Parsing webpages to build a collection of Qawwali performances

(18 Jul 2020) python music

I’ve been itching to get better at web-parsing. I’ve been recently listening to a lot of qawwali on Youtube, but I’ve been meaning to expand the list of songs I listen to and not get locked in to the recommendations. I came across this website of a list of “100 best Qawwali tracks”. Below is my attempt at parsing webpages to automatically extract .mp3 links which I then downloaded using wget.

I started off with making two directories, one to hold the webpages and one to hold the music files

    mkdir data
    mkdir music

I was initally planning on using wget to download the actual files from URLs, but I realized there was a wget module for python, so I installed that first. Next, I downloaded the index page, hoping that it would list links to the MP3 files.

    import wget
    import os
    from tqdm import tqdm
    frontpage = "https://www.thesufi.com/sufimusic/100-best-qawwali-music-tracks-ever.html"
    datapath = 'data/frontpage.html'
    
    if not os.path.exists(datapath):
        wget.download(frontpage, datapath)

Some quick grepping showed that this page contains links to other HTML webpages for each track, which in turn has a Download link for the track. To parse each page, I started off with the template example on the python documentation site for the HTML parser to store links from html attrs that lead to other webpages. I fine-tuned the conditional to get the links I was interested in.

    from html.parser import HTMLParser
    from html.entities import name2codepoint
    
    class MyHTMLParser(HTMLParser):
        def __init__(self):
            HTMLParser.__init__(self) # This is important to inherit HTMLParser's local variables
            self.links = []           # list to store links
    
        def handle_starttag(self, tag, attrs):
            for attr in attrs:
                k, v = attr
                # Somewhat arbitrary filter which gets the job done
                if k == 'href' and ('thesufi.com/sufimusic/' in v and  '.html' in v) and (len(v.split('/')) > 5):
                    self.links.append(v)

Using this parser, I extracted the relevant links to webapges and dumped them in a file called data/alllinks

    parser = MyHTMLParser()
    data = ""
    with open(datapath, 'r') as infile:
        data = "".join(infile.readlines())
    parser.feed(data)
    with open('data/alllinks','w') as outfile:
        for l in parser.links:
            outfile.write(l+'\n')

This is the main loop.
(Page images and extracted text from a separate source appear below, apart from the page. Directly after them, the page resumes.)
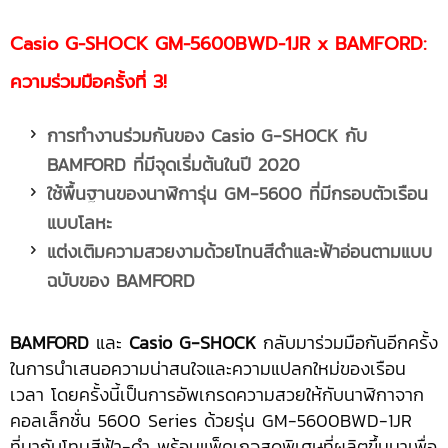
Casio G-SHOCK GM-5600BWD-1JR x BAMFORD:
ความร่วมมือครั้งที่ 3!
การทำงานร่วมกันของ Casio G-SHOCK กับ
BAMFORD ที่มีจุดเริ่มต้นในปี 2020
ใช้พื้นฐานของนาฬิการุ่น GM-5600 ที่มีกรอบตัวเรือน
แบบโลหะ
แต่งเติมความสวยงามด้วยโทนสีดำและฟ้าอ่อนตามแบบ
ฉบับของ BAMFORD
BAMFORD
และ
Casio G-SHOCK
กลับมาร่วมมือกันอีกครั้ง
ในการนำเสนอความน่าสนใจและความแปลกใหม่ของเรือน
เวลา โดยครั้งนี้เป็นการอัพเกรดความสวยให้กับนาฬิกาจาก
คอลเล็กชั่น 5600 Series ด้วยรุ่น GM-5600BWD-1JR
ที่มากับโทนสีฟ้า-ดำ พร้อมแพ็คเกจสุดพิเศษที่ผลิตขึ้นมาเพื่อ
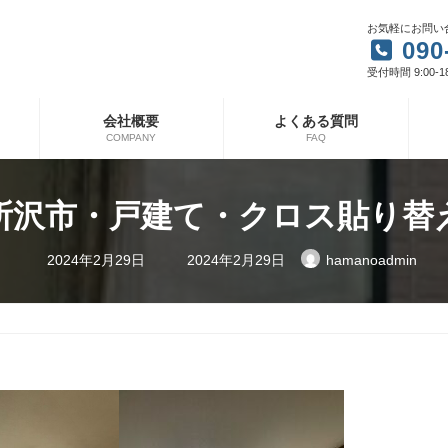
お気軽にお問い
090
受付時間 9:00-1
会社概要
よくある質問
COMPANY
FAQ
所沢市・戸建て・クロス貼り替
最
2024年2月29日
2024年2月29日
hamanoadmin
終
更
新
日
時
:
For each link the the file:

download the webpage if it doesn’t exist, while handling 404 errors with a try block
read the webpage in as a string
parse the webpage and collect all links which end with .mp3 using the ParseMP3 class.
download the mp3 file, while handling any request errors.

First, I had to define another HTML parser to look for mp3 links

    class ParseMP3(HTMLParser):
        def __init__(self):
            HTMLParser.__init__(self)
            self.mp3link = []
    
        def handle_starttag(self, tag, attrs):
            for attr in attrs:
                k, v = attr
                if k == "href" and v.endswith(".mp3"):
                    self.mp3link.append(v)

Next, I read the list of links from data/alllinks, which I will loop over

    alllinks = []
    with open('data/alllinks','r') as infile:
        for link in infile.readlines():
            alllinks.append(link.strip())

Finally, here’s the main loop, as described above

    for link in tqdm(alllinks[1:]):  # Hack starting from second element, because first link was not relevant!
        print("Current link: ", link)
        # Download the webpage
        fname = 'data/' + link.split('/')[-1]
        if os.path.exists(fname):
            print("Skipping download...")
        else:
            print("Downloading: ", fname)
            try:
                wget.download(link, fname)
            except:
                print(link, "could not be downloaded. Skipping...")
    
        # load webpage
        with open(fname, 'r') as webp:
            page = "".join(webp.readlines())
    
        # Parse webpage for the mp3 link
        parser = ParseMP3()
        parser.feed(page)
        if len(parser.mp3link) == 0:
            print(fname, 'contains no links. skipping')
        else:
            mp3link = list(set(parser.mp3link))[0]        
            targetpath = 'music/' + mp3link.split('/')[-1]
            if os.path.exists(targetpath):
                print(mp3link, 'exists, skipping...')
            else:
                print("Downloading mp3: ", targetpath)
                try:
                    wget.download(mp3link,targetpath )
                except:
                    print(link, "could not be downloaded. Skipping...")

I added the try-except blocks after I first encountered a 404 error that caused the script to exit, and the code looks messy, but the code overall is quite straightforward.

Of the advertised 100, I could only find 91 links using my initial filter, but otherwise (discounting the handful that errored out), I now have a substantial collection of qawwali that I can listen to offline.